An investigation of interactivity and flow: student behaviour during online instruction

Jon Pearce, The University of Melbourne

Abstract of PhD Thesis, 2004

This thesis combines ideas from human-computer interaction, education and psychology to explore the interactions of students in an online learning environment. The motivation for the work was to understand better how to engage students in a highly enjoyable experience of online learning.

The thesis describes three experiments. The first was an exploratory investigation of students interacting with an online sequence of activities presenting ideas in physics. The 109 participants spent about half-an-hour exploring set exercises that provided instructional text together with an interactive simulation. They were able to switch freely between interactive and non-interactive versions of the material. Various measures were recorded before, during and after the session: students’ understanding of physics, their emotions and their learning aims. Students’ detailed interactions with the learning materials were monitored. This experiment informed our understanding of how students interacted with this type of learning environment and how their emotions changed during these interactions. Several issues were identified as important to consider in a follow-up study: emotions, affect, challenge, and the degree of control that the learner perceives.

The second experiment explored these issues using flow theory as a theoretical underpinning. Traditional flow measurement techniques were used to examine how consistently they described the behaviour and experiences of students. A cohort of fifty-nine undergraduate students explored a new online learning exercise.
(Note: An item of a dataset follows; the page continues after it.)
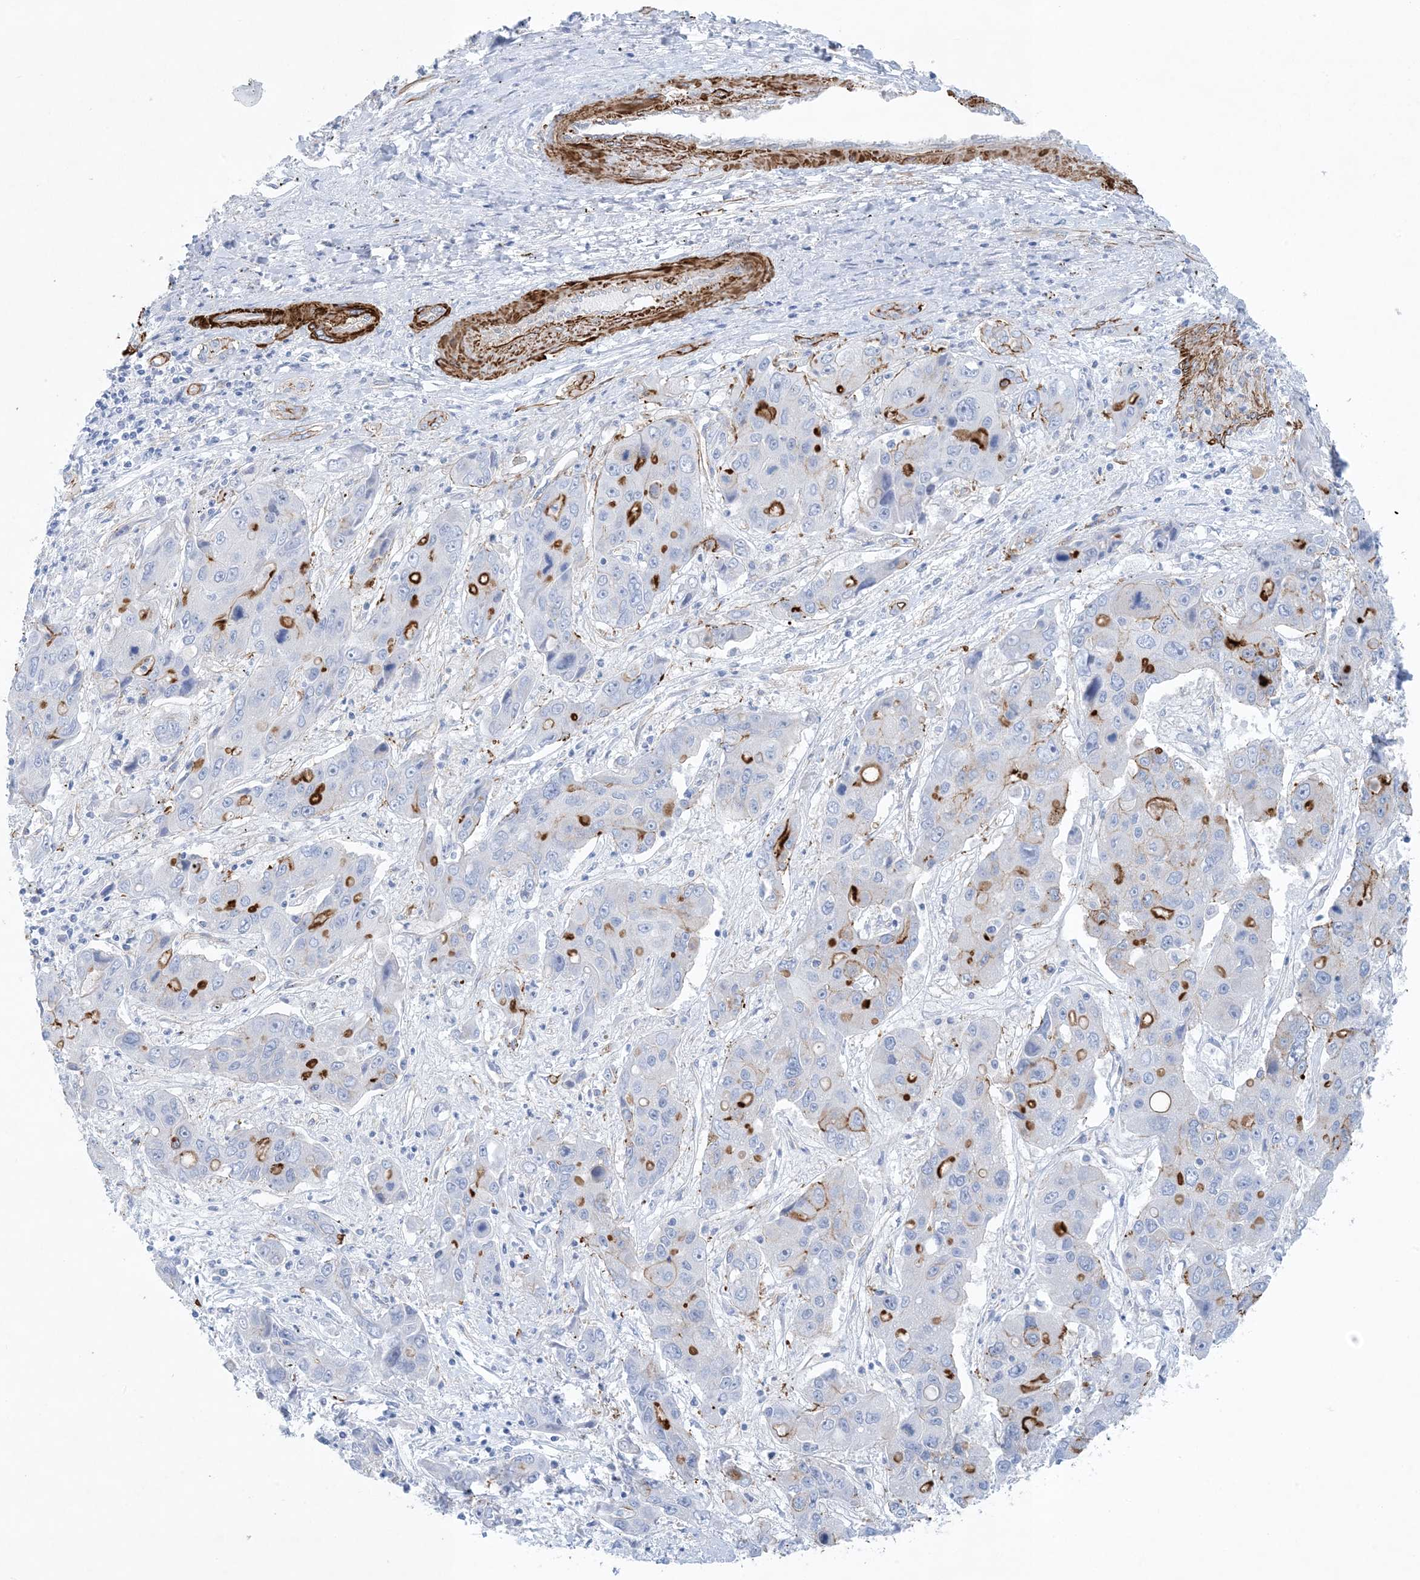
{"staining": {"intensity": "strong", "quantity": "<25%", "location": "cytoplasmic/membranous"}, "tissue": "liver cancer", "cell_type": "Tumor cells", "image_type": "cancer", "snomed": [{"axis": "morphology", "description": "Cholangiocarcinoma"}, {"axis": "topography", "description": "Liver"}], "caption": "A high-resolution micrograph shows immunohistochemistry staining of cholangiocarcinoma (liver), which reveals strong cytoplasmic/membranous staining in about <25% of tumor cells. (DAB (3,3'-diaminobenzidine) IHC with brightfield microscopy, high magnification).", "gene": "SHANK1", "patient": {"sex": "male", "age": 67}}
They were split into two groups and given different degrees of control over their environment. Again their interactivity was monitored, as well as their learning outcomes and measures of flow. A method of visualisation was developed to monitor the process of students moving in and out of flow as they engaged with the tasks. Patterns of flow and learning were identified, but the measurement techniques provided an inconsistent picture of flow.

The third experiment used similar software to probe more deeply the flow experiences of students. Eight students partook in this qualitative study in which they completed a modified online exercise and responded to interview questions that aimed to enrich our understanding of the flow process. Analysis of this final experiment showed that flow is a process associated with either the software simulation with which students interact, or the learning tasks in which students are engaged. Recognition of this was crucial to understanding students’ flow behaviour. It not only helped to explain why the earlier flow measurement techniques were lacking, but also sounded a warning that flow has the potential to hinder learning as well as to support it.

This research has confirmed a link between flow and learning and produced a challenge for software designers and instructional designers to find ways to direct students’ focus away from an engaging software simulation towards the learning task at hand.